Is your pharmacy ready for the new Health Insurance Portability and Accountability Act (HIPAA) Omnibus Rules? New privacy rules took effect in March, 2013, and enforcement begins in September.
“All of the familiar rules surrounding health information and individual patient information have changed,” said HIPAA consultant Jeff Hedges, CDME, president and CEO of RJ Hedges & Associates. “Every pharmacy in the country is subject to new requirements for protected health information, network and password security, law enforcement, patient rights and protections, policies and protocols, the handling of information breaches, new business associate agreements, and more. Enforcement begins on September 23.”
Hedges explained the new HIPAA rules during a webinar sponsored by Pharmacy Development Services.
Privacy practices posted
All pharmacies must have a new and revised Notice of Privacy Practices (NOPP) posted in a public area and on websites no later than September 23, he said. All patients must be given a copy of the new NOPP and asked to sign the new notice, although signature is not required.
All of the basic definitions used in privacy regulations have changed. So have the rules that govern access to records, restrictions on protected health information, confidential communications of protected health information, and accounting for disclosures of protected health information.
Requirements to safeguard health information have been strengthened. So have reporting requirements for breaches that compromise the security or privacy of protected health information.

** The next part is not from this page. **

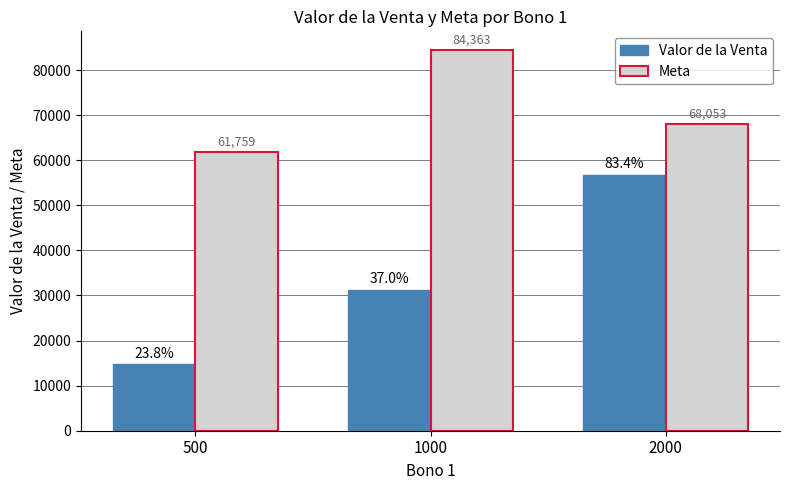

Reading left to right, transcribe all the data shown in this chart.

Valor de la Venta: 500=14688	1000=31240	2000=56780
Meta: 500=61759	1000=84363	2000=68053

“A breach is anyone getting patient information who is not authorized to get it,” Hedges said. “It doesn’t matter if the information is stolen, if your computer is hacked, or if a patient discards packaging that has their name or other protected health information on it. If there is a breach, you have a duty to notify the patients affected, the federal government, and maybe your local media.”
Report privacy breaches
Every breach must be reported directly to the patient or patients involved, he explained. The Department of Health and Human Services (DHHS) must also be notified of every breach with an action plan to prevent similar breaches in the future. Fewer than 500 breaches can be reported in a batch not later than the end of February the year after the breaches become known.
If more than 500 patients are involved, DHHS must be notified immediately as well as major local media outlets, including newspapers, radio, and television.
“It is not going to help your image to be on the six o’clock news explaining why you lost patient data,” Hedges said. “Giving the wrong script to the wrong patient is a breach. Your clerks have to be aware that they are responsible. Personally responsible.”
Many of the new HIPAA rules are designed to avoid breaches. Computer networks must be secured and protected by passwords. Every user must have an individual password, and all passwords must be changed at least every 180 days.
Wireless routers and network access points are a weak link in many networks, he added. Every router and access point must be password protected. USB devices are another potential danger because they can be used to download and store health information that should be protected. Point-of-sale electronics and credit card devices that capture and store patient names, Rx numbers, and sales data can also be the source of unintended breaches. Disgruntled or former employees can also disclose protected information.
The person who causes the breach can be held personally responsible, Hedges said. The federal government is interested primarily in what steps are taken to minimize risks. That means when a breach is reported, the pharmacy must also report steps taken to prevent future risks. If officials are satisfied, there may be no fines involved. But not acting on a breach brings a $1.5 million fine for each occurrence.
“The consequences of breaching health information are a real threat to all healthcare providers,” Hedges said. “Your liability insurance does not cover these fines, and bankruptcy does not relieve you of the debt.”